You can't really hold it against them for not replying in a three year old zombie thread. Why don't you act like a business person and call or email them.


----------



## Red Chivvy

headfirst said:


> You can't really hold it against them for not replying in a three year old zombie thread. Why don't you act like a business person and call or email them.


Probably because much like others in this thread it goes unanswered.._still_...and maybe their "social media team" just might actually notice replies to any thread that contains their name in the title.

You know..like a bizness person might....


----------



## headfirst

Red Chivvy said:


> Probably because much like others in this thread it goes unanswered.._still_...and maybe their "social media team" just might actually notice replies to any thread that contains their name in the title.
> 
> You know..like a bizness person might....


You're not getting it still. Pick up the phone.


----------



## Red Chivvy

headfirst said:


> You're not getting it still. Pick up the phone.


So...like others who have tried...it's "we'll get back to you"..."we're working on it"...that's if you can understand a heavy French accent.

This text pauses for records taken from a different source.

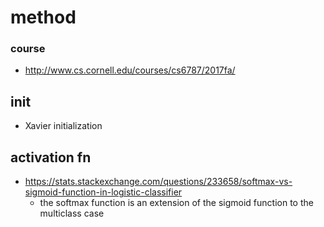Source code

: # method

### course
* http://www.cs.cornell.edu/courses/cs6787/2017fa/

## init
* Xavier initialization

## activation fn
* https://stats.stackexchange.com/questions/233658/softmax-vs-sigmoid-function-in-logistic-classifier
  * the softmax function is an extension of the sigmoid function to the multiclass case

So you see, some of us would prefer e-mail so as to make sure things are as clear as possible, and to have a record of communications.


----------



## mediapress

Hey guys since this been started i would like to share my experience with wordans .. 
they contacted me back in oct 2013 to print their orders whos ever order from Australia and New Zealand, 
i start printing in nov and dec, when i send them an invoice to all that i printed i never heard back to them .. Jean from wordan saying the invoice already been forwarded to their accounts is just annoying that its already febuary.... obviously we pay upfront to buy the shirts / and pay for posting and i didnt get paid..
..oh fyi its 5000$ wordan owes me..


----------